▶ Exercises to complete:
**1.** In the Go cmd-folder walkthrough, what does "x/..." mean in Go?
**2.** Carry the Go cmd-folder walkthrough forward from its last line.

▶ Text block:
===============
This repo shows how to put your "main" package code into a "cmd" folder to make things easier to manage, when you have multiple main.go files.
This seems a common pattern with go projects, especially those with multiple entrypoints.
This is a bit unusual for me as a long time Java dev, as creating multiple Java classes, each with a 'main' method, does not cause any problems.
The difference is, when running Java you usually specify the entrypoint class, whereas when running a binary built with Go you do not - the entrypoint is fixed at compile time.
(see "step_1" branch for complete code)
1.1. We place our "main.go" into the "cmd" directory.
See the "step_1" branch for the code
1.2. Use this command to build the binary:
go build -o go-cmd-sample-app ./...
Notice the triple dot, which is a bit unusual. In Go, "x/..." means "every path under x/"
1.3. Run your app with:
./go-cmd-sample-app
References:
- go build: here
(see "step_2" branch for complete code)
2.1. We now introduce a new file "useful.go" in the root repo dir and use it from our "main.go"
2.2. We modified main.go to reference package "useful" and call a function from it, and print the result.
The new lines in main.go look like this:
usefulResult := useful.MyUsefulFunction()
===============
▶ Input data:
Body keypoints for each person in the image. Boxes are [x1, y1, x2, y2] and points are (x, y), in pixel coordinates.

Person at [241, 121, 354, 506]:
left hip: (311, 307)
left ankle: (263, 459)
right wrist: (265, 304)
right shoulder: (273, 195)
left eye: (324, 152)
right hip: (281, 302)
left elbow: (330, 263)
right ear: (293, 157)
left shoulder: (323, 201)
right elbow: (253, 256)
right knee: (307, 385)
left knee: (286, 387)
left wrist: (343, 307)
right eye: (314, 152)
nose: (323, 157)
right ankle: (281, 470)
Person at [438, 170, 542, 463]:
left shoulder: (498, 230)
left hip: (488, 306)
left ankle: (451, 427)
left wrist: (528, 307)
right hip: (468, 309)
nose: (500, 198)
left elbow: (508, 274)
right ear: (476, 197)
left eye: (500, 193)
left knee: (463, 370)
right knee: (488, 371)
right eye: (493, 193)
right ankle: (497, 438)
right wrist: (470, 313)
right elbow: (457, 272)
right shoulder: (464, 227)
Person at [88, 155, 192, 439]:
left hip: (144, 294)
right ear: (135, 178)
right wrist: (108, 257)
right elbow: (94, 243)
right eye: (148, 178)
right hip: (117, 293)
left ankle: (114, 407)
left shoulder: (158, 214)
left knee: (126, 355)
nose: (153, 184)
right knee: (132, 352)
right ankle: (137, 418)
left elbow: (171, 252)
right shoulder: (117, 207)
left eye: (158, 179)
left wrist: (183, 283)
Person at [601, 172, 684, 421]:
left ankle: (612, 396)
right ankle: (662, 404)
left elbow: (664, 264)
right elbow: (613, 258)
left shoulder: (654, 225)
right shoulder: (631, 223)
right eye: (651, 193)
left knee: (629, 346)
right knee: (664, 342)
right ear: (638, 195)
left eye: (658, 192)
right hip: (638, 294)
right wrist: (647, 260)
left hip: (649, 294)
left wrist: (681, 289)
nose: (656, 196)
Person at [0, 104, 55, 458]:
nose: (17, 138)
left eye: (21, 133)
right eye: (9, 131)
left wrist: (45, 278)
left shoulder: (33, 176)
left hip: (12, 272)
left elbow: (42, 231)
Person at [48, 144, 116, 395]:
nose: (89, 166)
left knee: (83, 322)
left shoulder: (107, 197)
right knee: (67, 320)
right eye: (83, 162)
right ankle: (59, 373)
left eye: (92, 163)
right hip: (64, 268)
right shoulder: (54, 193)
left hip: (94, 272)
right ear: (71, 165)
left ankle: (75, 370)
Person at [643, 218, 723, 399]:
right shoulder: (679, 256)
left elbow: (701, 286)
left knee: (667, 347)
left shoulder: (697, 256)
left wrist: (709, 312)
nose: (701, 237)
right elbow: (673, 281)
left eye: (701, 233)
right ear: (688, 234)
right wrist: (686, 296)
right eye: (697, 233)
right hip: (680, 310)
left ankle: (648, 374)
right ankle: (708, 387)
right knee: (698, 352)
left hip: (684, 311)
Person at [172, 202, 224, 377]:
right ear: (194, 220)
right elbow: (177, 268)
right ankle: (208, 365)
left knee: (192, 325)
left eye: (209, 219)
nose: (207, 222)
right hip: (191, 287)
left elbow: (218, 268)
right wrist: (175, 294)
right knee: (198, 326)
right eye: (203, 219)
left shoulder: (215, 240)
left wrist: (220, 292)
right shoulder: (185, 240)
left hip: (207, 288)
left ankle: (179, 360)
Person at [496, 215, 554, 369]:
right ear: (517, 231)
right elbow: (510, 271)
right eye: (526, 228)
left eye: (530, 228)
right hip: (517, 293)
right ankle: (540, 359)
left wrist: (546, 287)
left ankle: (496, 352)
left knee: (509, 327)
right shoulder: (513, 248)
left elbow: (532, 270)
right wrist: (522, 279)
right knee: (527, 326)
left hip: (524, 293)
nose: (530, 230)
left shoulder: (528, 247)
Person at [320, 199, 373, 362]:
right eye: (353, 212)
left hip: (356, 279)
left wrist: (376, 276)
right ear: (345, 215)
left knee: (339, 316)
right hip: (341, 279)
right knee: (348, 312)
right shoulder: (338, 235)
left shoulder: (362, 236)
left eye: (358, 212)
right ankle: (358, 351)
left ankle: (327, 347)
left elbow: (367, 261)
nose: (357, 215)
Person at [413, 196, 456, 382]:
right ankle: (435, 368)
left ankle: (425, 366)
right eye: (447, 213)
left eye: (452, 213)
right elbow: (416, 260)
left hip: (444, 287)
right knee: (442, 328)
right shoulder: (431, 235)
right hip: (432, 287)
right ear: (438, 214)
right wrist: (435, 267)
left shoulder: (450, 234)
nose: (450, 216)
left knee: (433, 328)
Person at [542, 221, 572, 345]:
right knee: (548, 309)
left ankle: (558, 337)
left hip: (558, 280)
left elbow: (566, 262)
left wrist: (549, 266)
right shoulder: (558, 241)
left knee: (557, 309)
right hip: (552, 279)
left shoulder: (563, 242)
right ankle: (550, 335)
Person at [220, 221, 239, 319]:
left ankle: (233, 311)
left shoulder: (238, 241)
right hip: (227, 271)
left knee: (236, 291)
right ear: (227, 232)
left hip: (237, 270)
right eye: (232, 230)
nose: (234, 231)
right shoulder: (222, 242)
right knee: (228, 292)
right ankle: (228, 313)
===============
▶ Outputs for the tasks:
**1.** It means "every path under x/".

**2.**
fmt.Printf("usefulResult: %s\n", usefulResult)
Note: The above code uses the word "useful" to refer to the useful package, not the name of the useful.go file.
Note that main.go also needs an extra import line near the top:
import (
"fmt"
useful "go-cmd-sample"
)
2.3. Try to build using the same command as in Step 1
go build -o go-cmd-sample-app ./...
You'll see an error like this:
go: cannot write multiple packages to non-directory go-cmd-sample-app
This seems to be a quirk of Go when using a wildcard, so instead we'll use a specific name on the build command, as follows:
go build -o go-cmd-sample-app cmd/main.go
2.4. Run your app with:
./go-cmd-sample-app
You'll see the output, including the string returned from the call out to the function in the 'useful' package.